Interval Merge Pattern
Sort intervals by start time, then iterate and merge overlapping intervals by extending the end of the current interval when the next interval's start ≤ current end.
Interval merge = stacking TV show recordings on a timeline. Sort by start time, then swallow any show that overlaps with the current block. Two shows overlap if one starts before the other ends.
Sort by start: O(n log n). Merge pass: O(n). Total O(n log n). Two intervals [a,b] and [c,d] overlap if c ≤ b (c starts before b ends). Merge to [a, max(b,d)]. Common variations: insert interval (binary search for insertion point, merge with neighbors), non-overlapping intervals (greedy: keep interval with smallest end to maximize room for others — equivalent to activity selection), meeting rooms (count max overlapping intervals at any point).
Meeting rooms II (minimum meeting rooms): use a min-heap of end times. Sort by start time. For each meeting, if the earliest-ending meeting is already done (heap top ≤ current start), reuse that room. Otherwise add a new room. Heap size at end = minimum rooms needed. O(n log n). Equivalent to: sweep line on start/end events, count concurrent events. Interval DP: dp[i][j] = min cost to solve the subproblem on interval [i,j] — used for matrix chain multiplication, burst balloons, stone merge. The state space is O(n²) and transitions are O(n) → total O(n³).

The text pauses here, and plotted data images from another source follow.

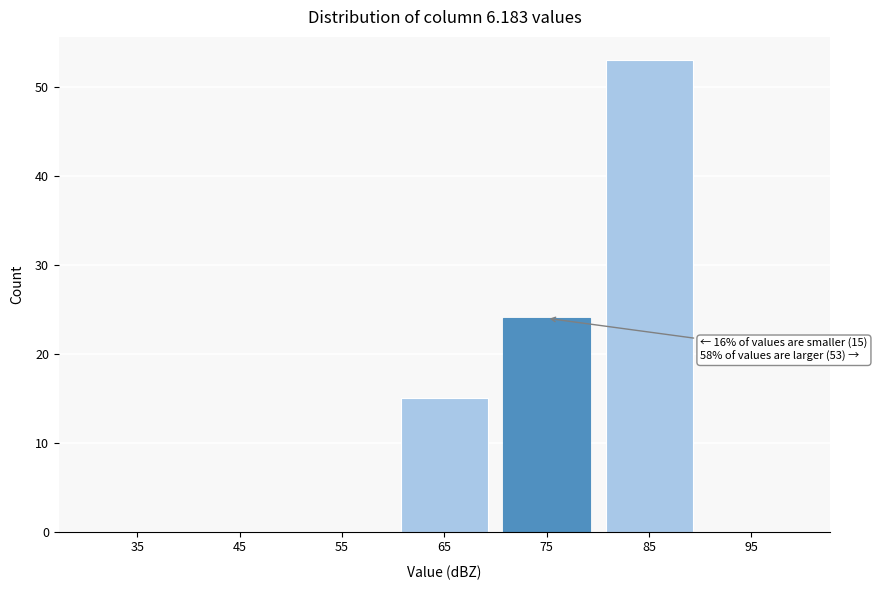

Reading left to right, extract all data points from this chart.

35=0	45=0	55=0	65=15	75=24	85=53	95=0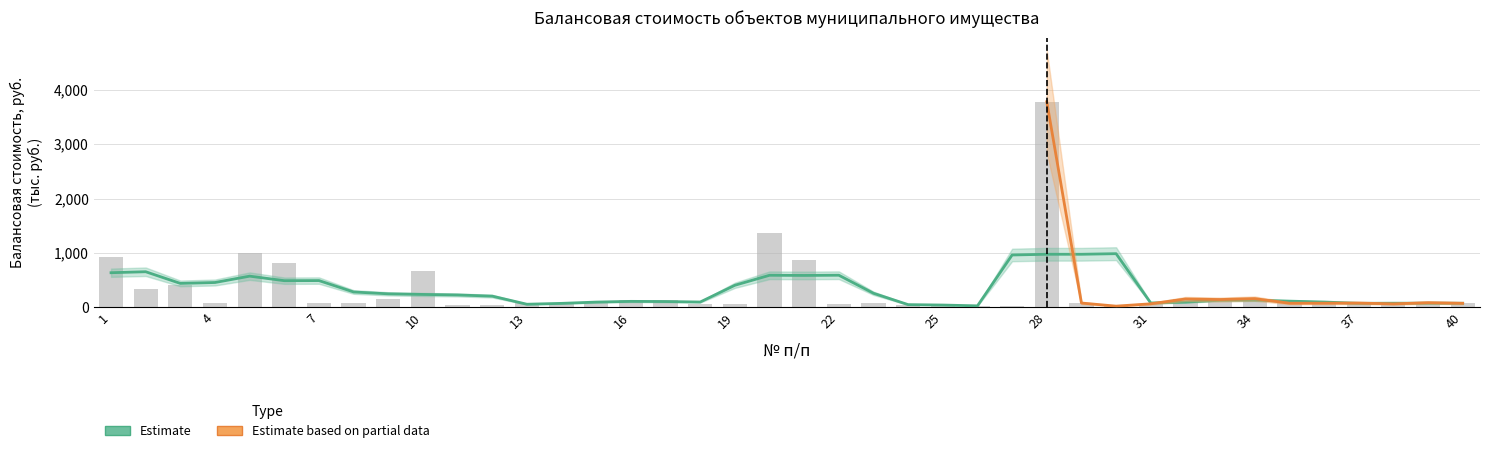

Reading left to right, list all the values displayed in this chart.

929.9	339.2	411.4	70.6	996.3	807.0	77.9	78.1	157.0	671.4	32.9	39.8	70.3	75.8	96.9	133.8	123.5	62.4	62.6	1365.5	859.4	50.8	77.8	36.7	24.2	20.4	18.4	3780.7	76.9	19.5	62.8	151.1	141.3	157.9	72.8	73.9	76.7	61.3	83.4	72.6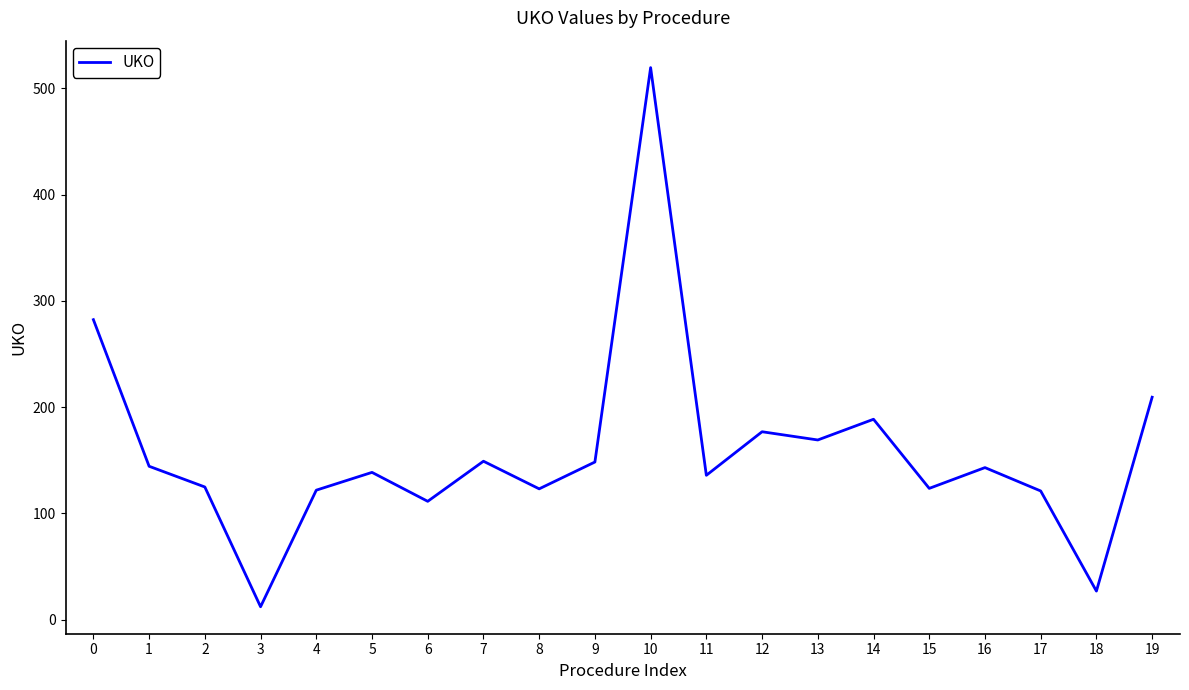

Which category has the lowest value across all series?

3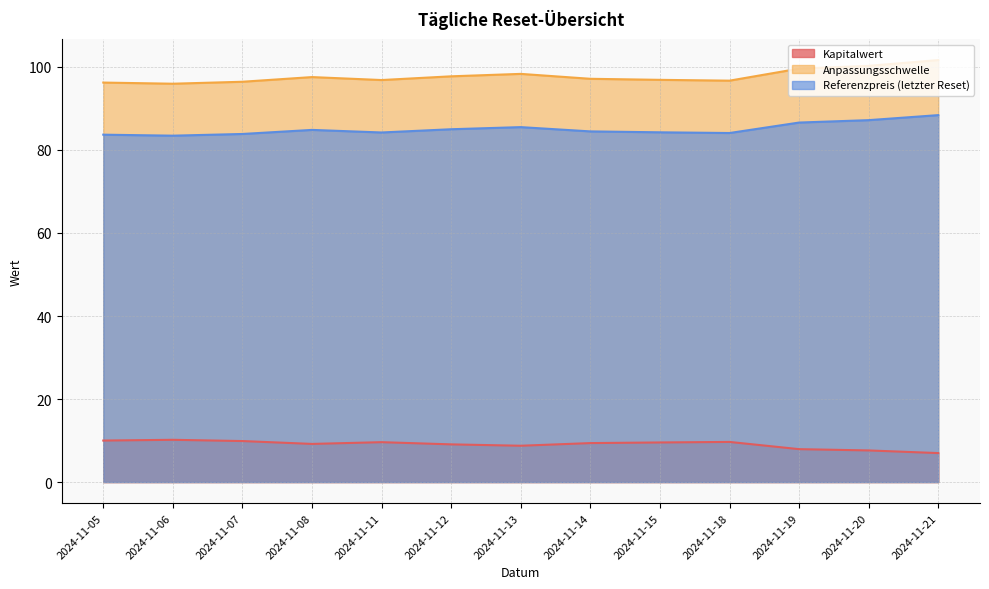

What is the value of the Referenzpreis (letzter Reset) point at the 12th from the left?

87.2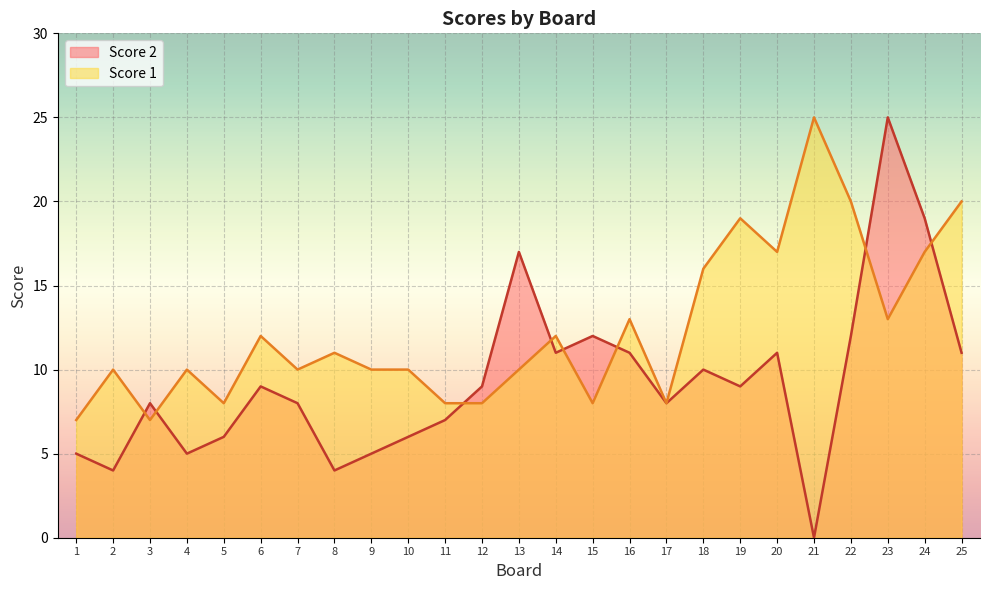

How many categories are shown in the chart?

25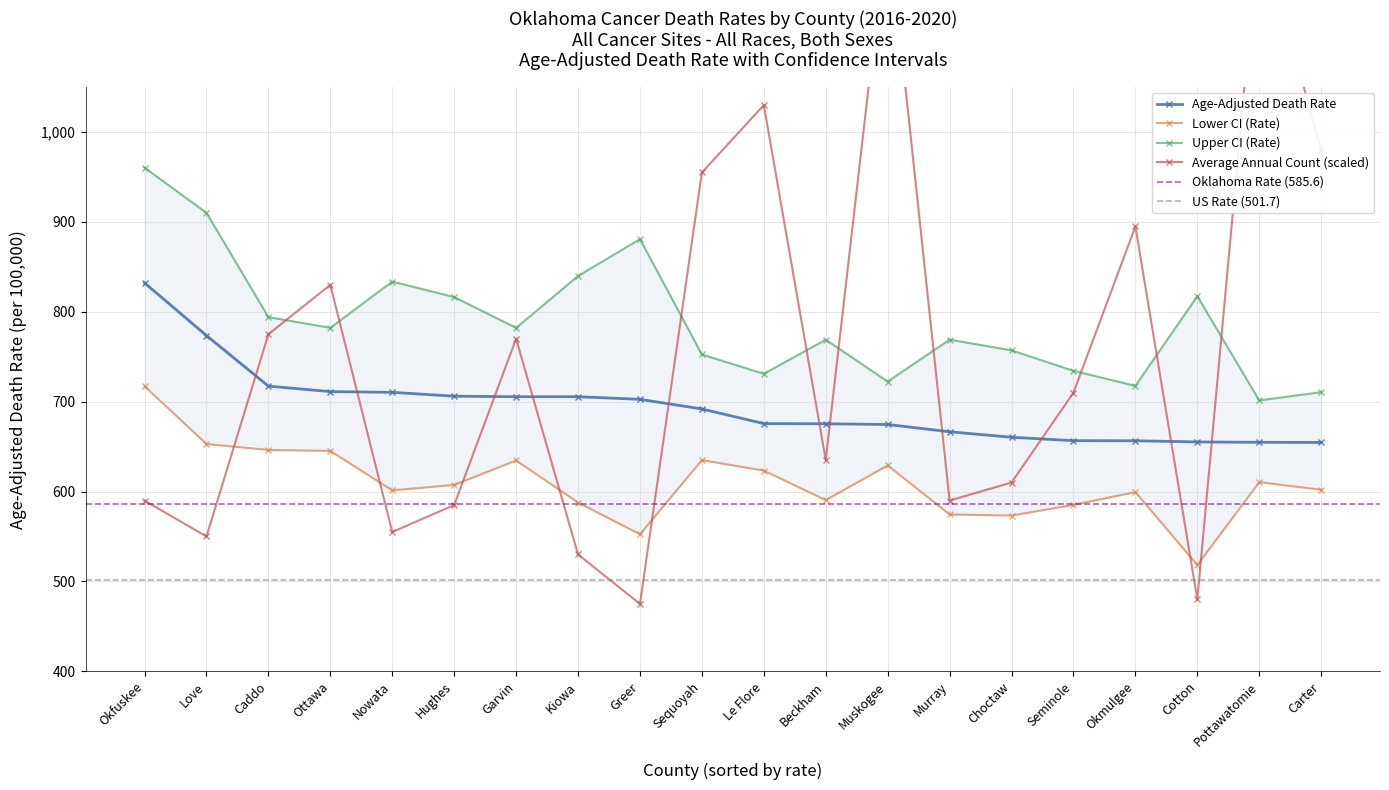

Does the chart display data point markers on the line(s)?

Yes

Interval problems almost always start with sorting by start time. Once sorted, the merge pass is a single O(n) scan. For insert interval, I binary search for the right position and then merge with adjacent overlaps. For minimum meeting rooms, I switch to a heap of end times — greedily reuse the room that frees up soonest. The key invariant to check is whether overlap is strict (c < b) or non-strict (c <= b) — it depends on whether [1,3] and [3,5] are considered overlapping in the problem.
Forgetting to sort intervals before merging makes the algorithm incorrect — the merge assumes intervals are in order. Also: the merge condition is c ≤ current_end (not c < current_end) for non-strict overlap. If two intervals share only a boundary point (e.g., [1,3] and [3,5]) and the problem says they should NOT be merged, use strict inequality c < b.